Disorder-Driven Polymers Prefer Crystalline Order

Author: Phuongmai Truong
Institution:  UC Berkeley

Surprisingly, not only atoms prefer to form crystals. For a system of polymer-like chains of particles, the best way to maximize entropy is letting them form crystal structures as well. Manuel Laso and his team at the Technical University of Madrid reported the finding in the 24th July Physical Review Letter.

Nature favors an increase in entropy, a measurement of disorder, in any given system. That explains why air molecules spread throughout an entire room, or broken pieces of glass cannot naturally stick together to form a window. It is therefore expected that a group of spherical, uncharged, non-interactive particles, when packed densely together, would tend to form a random structure instead of an orderly one. Early studies have found that such spheres naturally arrange themselves in a crystalline pattern, because the crystal structure gives more room among spheres for them to "rattle" around. However, a random structure would lead to a much more rigid, compact formation.

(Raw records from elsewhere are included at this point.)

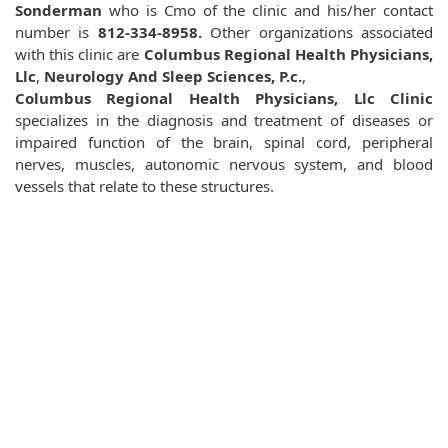
Sonderman
who is Cmo of the clinic and his/her contact
number is
812-334-8958.
Other organizations associated
with this clinic are
Columbus Regional Health Physicians,
Llc
,
Neurology And Sleep Sciences, P.c.
,
Columbus Regional Health Physicians, Llc Clinic
specializes in the diagnosis and treatment of diseases or
impaired function of the brain, spinal cord, peripheral
nerves, muscles, autonomic nervous system, and blood
vessels that relate to these structures.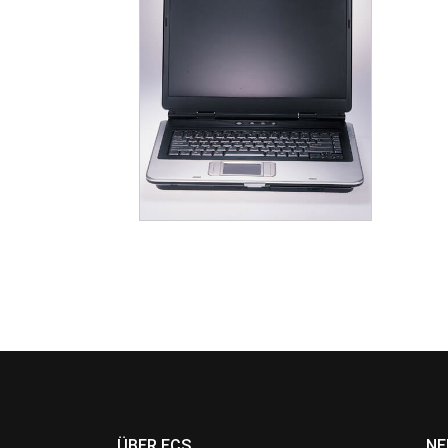
ÜBER ECS
NE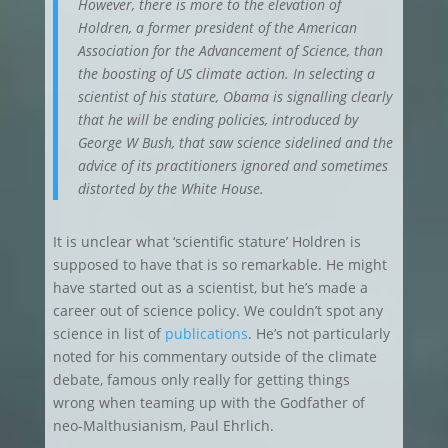
However, there is more to the elevation of
Holdren, a former president of the American
Association for the Advancement of Science, than
the boosting of US climate action. In selecting a
scientist of his stature, Obama is signalling clearly
that he will be ending policies, introduced by
George W Bush, that saw science sidelined and the
advice of its practitioners ignored and sometimes
distorted by the White House.
It is unclear what ‘scientific stature’ Holdren is
supposed to have that is so remarkable. He might
have started out as a scientist, but he’s made a
career out of science policy. We couldn’t spot any
science in list of
publications
. He’s not particularly
noted for his commentary outside of the climate
debate, famous only really for getting things
wrong when teaming up with the Godfather of
neo-Malthusianism, Paul Ehrlich.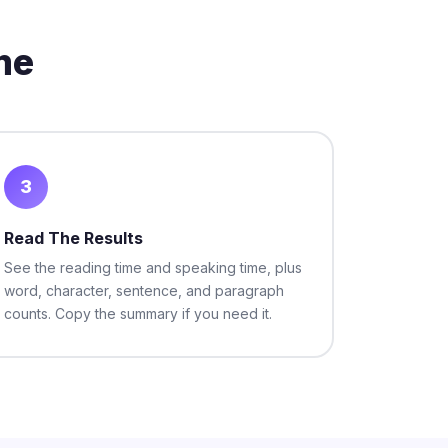
me
3
Read The Results
See the reading time and speaking time, plus
word, character, sentence, and paragraph
counts. Copy the summary if you need it.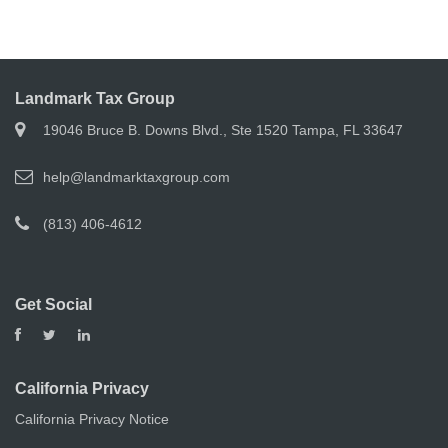
Landmark Tax Group
19046 Bruce B. Downs Blvd., Ste 1520 Tampa, FL 33647
help@landmarktaxgroup.com
(813) 406-4612
Get Social
California Privacy
California Privacy Notice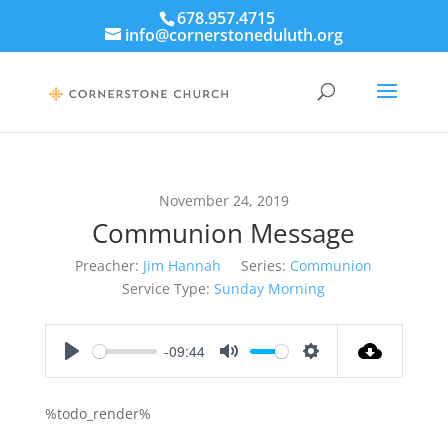
678.957.4715
info@cornerstoneduluth.org
November 24, 2019
Communion Message
Preacher:
Jim Hannah
Series:
Communion
Service Type:
Sunday Morning
-09:44
Play
Mute
Settings
%todo_render%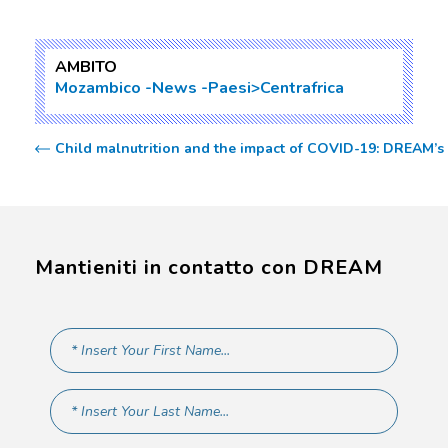
AMBITO
Mozambico
News
Paesi>Centrafrica
Child malnutrition and the impact of COVID-19: DREAM’
Mantieniti in contatto con DREAM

Manuel Laso and his team at the Technical University of Madrid recently published an even more surprising result: a long chain of connected beads can unravel itself from a tangled bundle to become a crystal, much like unconnected spheres. The computer program simulates an initial random state of the chain, the chain can then freely move without resistance to bending or twisting, and there is no force among the beads. Therefore, the system is completely entropy-driven. It is a highly idealized model, nonetheless promising. Researchers believe that further development will explain the formation of protein, which is biological polymer. Although proteins are not in crystal form, their three-dimensional structure possesses interactions analogous to those of crystallizing polymers. "Good fundamental work like this does advance the field", said Thomas Truskett of the University of Texas at Austin, "even if we don't know how to apply it right away."